-- Records to use follows --
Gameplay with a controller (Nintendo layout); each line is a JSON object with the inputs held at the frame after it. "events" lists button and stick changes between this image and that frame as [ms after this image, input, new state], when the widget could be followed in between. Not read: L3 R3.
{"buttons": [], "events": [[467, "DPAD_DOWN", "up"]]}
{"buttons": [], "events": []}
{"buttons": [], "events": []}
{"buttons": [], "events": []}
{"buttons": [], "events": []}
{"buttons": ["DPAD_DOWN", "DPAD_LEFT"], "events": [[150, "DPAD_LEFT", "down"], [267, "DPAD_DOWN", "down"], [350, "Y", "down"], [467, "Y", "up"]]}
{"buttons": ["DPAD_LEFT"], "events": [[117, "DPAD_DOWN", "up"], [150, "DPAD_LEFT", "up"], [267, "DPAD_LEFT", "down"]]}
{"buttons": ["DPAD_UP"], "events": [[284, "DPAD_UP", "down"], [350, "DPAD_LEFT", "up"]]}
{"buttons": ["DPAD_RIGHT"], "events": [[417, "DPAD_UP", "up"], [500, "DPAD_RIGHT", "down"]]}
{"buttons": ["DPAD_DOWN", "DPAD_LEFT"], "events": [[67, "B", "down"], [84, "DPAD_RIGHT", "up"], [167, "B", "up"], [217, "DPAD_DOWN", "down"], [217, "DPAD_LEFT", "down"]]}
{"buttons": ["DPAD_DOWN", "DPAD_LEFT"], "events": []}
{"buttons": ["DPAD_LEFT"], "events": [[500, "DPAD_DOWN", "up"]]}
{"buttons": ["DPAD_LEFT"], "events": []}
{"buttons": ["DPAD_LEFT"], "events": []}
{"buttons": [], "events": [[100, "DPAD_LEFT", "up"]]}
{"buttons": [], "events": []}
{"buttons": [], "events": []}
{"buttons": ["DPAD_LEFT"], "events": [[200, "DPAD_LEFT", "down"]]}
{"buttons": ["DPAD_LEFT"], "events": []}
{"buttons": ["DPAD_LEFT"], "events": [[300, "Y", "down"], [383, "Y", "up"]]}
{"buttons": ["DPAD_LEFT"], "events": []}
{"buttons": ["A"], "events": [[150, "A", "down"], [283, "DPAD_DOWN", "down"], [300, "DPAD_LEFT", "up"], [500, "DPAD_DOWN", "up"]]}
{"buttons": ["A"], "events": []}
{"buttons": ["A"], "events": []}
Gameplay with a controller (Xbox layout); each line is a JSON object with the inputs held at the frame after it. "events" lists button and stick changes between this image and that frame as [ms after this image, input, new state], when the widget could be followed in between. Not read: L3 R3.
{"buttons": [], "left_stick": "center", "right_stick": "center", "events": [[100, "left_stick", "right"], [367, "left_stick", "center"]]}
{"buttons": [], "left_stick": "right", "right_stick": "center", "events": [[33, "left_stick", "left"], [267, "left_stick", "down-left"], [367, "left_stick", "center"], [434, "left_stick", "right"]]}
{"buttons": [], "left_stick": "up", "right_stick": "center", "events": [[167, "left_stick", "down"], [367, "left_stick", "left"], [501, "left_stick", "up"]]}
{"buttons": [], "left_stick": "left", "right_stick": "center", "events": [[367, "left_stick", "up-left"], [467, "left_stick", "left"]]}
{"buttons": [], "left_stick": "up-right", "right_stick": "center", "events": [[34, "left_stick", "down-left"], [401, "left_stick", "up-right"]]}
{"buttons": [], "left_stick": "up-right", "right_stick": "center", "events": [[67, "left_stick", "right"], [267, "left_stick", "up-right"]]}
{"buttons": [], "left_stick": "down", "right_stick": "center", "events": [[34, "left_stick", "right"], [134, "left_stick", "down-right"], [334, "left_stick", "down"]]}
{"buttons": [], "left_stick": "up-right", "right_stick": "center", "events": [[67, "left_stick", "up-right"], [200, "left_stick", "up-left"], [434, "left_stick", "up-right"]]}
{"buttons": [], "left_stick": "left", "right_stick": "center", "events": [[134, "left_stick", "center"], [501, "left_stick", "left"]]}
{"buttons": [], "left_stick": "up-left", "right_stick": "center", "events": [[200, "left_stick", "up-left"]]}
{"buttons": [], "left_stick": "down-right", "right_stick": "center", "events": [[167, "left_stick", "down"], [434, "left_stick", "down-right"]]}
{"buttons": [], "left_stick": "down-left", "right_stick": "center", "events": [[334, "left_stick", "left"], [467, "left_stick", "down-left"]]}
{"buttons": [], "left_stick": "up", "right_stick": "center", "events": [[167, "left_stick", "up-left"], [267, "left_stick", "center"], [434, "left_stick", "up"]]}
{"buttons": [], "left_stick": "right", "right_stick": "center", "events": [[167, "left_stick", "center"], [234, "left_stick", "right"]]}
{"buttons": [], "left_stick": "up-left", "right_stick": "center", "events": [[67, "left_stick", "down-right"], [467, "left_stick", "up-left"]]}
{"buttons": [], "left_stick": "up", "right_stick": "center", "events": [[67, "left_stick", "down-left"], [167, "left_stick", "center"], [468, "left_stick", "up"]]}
-- Records to use concluded --
* **Instructions to follow**
Set down all of the entries again, keeping every line exactly as it is.

* **Output for this exercise**
Gameplay with a controller (Nintendo layout); each line is a JSON object with the inputs held at the frame after it. "events" lists button and stick changes between this image and that frame as [ms after this image, input, new state], when the widget could be followed in between. Not read: L3 R3.
{"buttons": [], "events": [[467, "DPAD_DOWN", "up"]]}
{"buttons": [], "events": []}
{"buttons": [], "events": []}
{"buttons": [], "events": []}
{"buttons": [], "events": []}
{"buttons": ["DPAD_DOWN", "DPAD_LEFT"], "events": [[150, "DPAD_LEFT", "down"], [267, "DPAD_DOWN", "down"], [350, "Y", "down"], [467, "Y", "up"]]}
{"buttons": ["DPAD_LEFT"], "events": [[117, "DPAD_DOWN", "up"], [150, "DPAD_LEFT", "up"], [267, "DPAD_LEFT", "down"]]}
{"buttons": ["DPAD_UP"], "events": [[284, "DPAD_UP", "down"], [350, "DPAD_LEFT", "up"]]}
{"buttons": ["DPAD_RIGHT"], "events": [[417, "DPAD_UP", "up"], [500, "DPAD_RIGHT", "down"]]}
{"buttons": ["DPAD_DOWN", "DPAD_LEFT"], "events": [[67, "B", "down"], [84, "DPAD_RIGHT", "up"], [167, "B", "up"], [217, "DPAD_DOWN", "down"], [217, "DPAD_LEFT", "down"]]}
{"buttons": ["DPAD_DOWN", "DPAD_LEFT"], "events": []}
{"buttons": ["DPAD_LEFT"], "events": [[500, "DPAD_DOWN", "up"]]}
{"buttons": ["DPAD_LEFT"], "events": []}
{"buttons": ["DPAD_LEFT"], "events": []}
{"buttons": [], "events": [[100, "DPAD_LEFT", "up"]]}
{"buttons": [], "events": []}
{"buttons": [], "events": []}
{"buttons": ["DPAD_LEFT"], "events": [[200, "DPAD_LEFT", "down"]]}
{"buttons": ["DPAD_LEFT"], "events": []}
{"buttons": ["DPAD_LEFT"], "events": [[300, "Y", "down"], [383, "Y", "up"]]}
{"buttons": ["DPAD_LEFT"], "events": []}
{"buttons": ["A"], "events": [[150, "A", "down"], [283, "DPAD_DOWN", "down"], [300, "DPAD_LEFT", "up"], [500, "DPAD_DOWN", "up"]]}
{"buttons": ["A"], "events": []}
{"buttons": ["A"], "events": []}
Gameplay with a controller (Xbox layout); each line is a JSON object with the inputs held at the frame after it. "events" lists button and stick changes between this image and that frame as [ms after this image, input, new state], when the widget could be followed in between. Not read: L3 R3.
{"buttons": [], "left_stick": "center", "right_stick": "center", "events": [[100, "left_stick", "right"], [367, "left_stick", "center"]]}
{"buttons": [], "left_stick": "right", "right_stick": "center", "events": [[33, "left_stick", "left"], [267, "left_stick", "down-left"], [367, "left_stick", "center"], [434, "left_stick", "right"]]}
{"buttons": [], "left_stick": "up", "right_stick": "center", "events": [[167, "left_stick", "down"], [367, "left_stick", "left"], [501, "left_stick", "up"]]}
{"buttons": [], "left_stick": "left", "right_stick": "center", "events": [[367, "left_stick", "up-left"], [467, "left_stick", "left"]]}
{"buttons": [], "left_stick": "up-right", "right_stick": "center", "events": [[34, "left_stick", "down-left"], [401, "left_stick", "up-right"]]}
{"buttons": [], "left_stick": "up-right", "right_stick": "center", "events": [[67, "left_stick", "right"], [267, "left_stick", "up-right"]]}
{"buttons": [], "left_stick": "down", "right_stick": "center", "events": [[34, "left_stick", "right"], [134, "left_stick", "down-right"], [334, "left_stick", "down"]]}
{"buttons": [], "left_stick": "up-right", "right_stick": "center", "events": [[67, "left_stick", "up-right"], [200, "left_stick", "up-left"], [434, "left_stick", "up-right"]]}
{"buttons": [], "left_stick": "left", "right_stick": "center", "events": [[134, "left_stick", "center"], [501, "left_stick", "left"]]}
{"buttons": [], "left_stick": "up-left", "right_stick": "center", "events": [[200, "left_stick", "up-left"]]}
{"buttons": [], "left_stick": "down-right", "right_stick": "center", "events": [[167, "left_stick", "down"], [434, "left_stick", "down-right"]]}
{"buttons": [], "left_stick": "down-left", "right_stick": "center", "events": [[334, "left_stick", "left"], [467, "left_stick", "down-left"]]}
{"buttons": [], "left_stick": "up", "right_stick": "center", "events": [[167, "left_stick", "up-left"], [267, "left_stick", "center"], [434, "left_stick", "up"]]}
{"buttons": [], "left_stick": "right", "right_stick": "center", "events": [[167, "left_stick", "center"], [234, "left_stick", "right"]]}
{"buttons": [], "left_stick": "up-left", "right_stick": "center", "events": [[67, "left_stick", "down-right"], [467, "left_stick", "up-left"]]}
{"buttons": [], "left_stick": "up", "right_stick": "center", "events": [[67, "left_stick", "down-left"], [167, "left_stick", "center"], [468, "left_stick", "up"]]}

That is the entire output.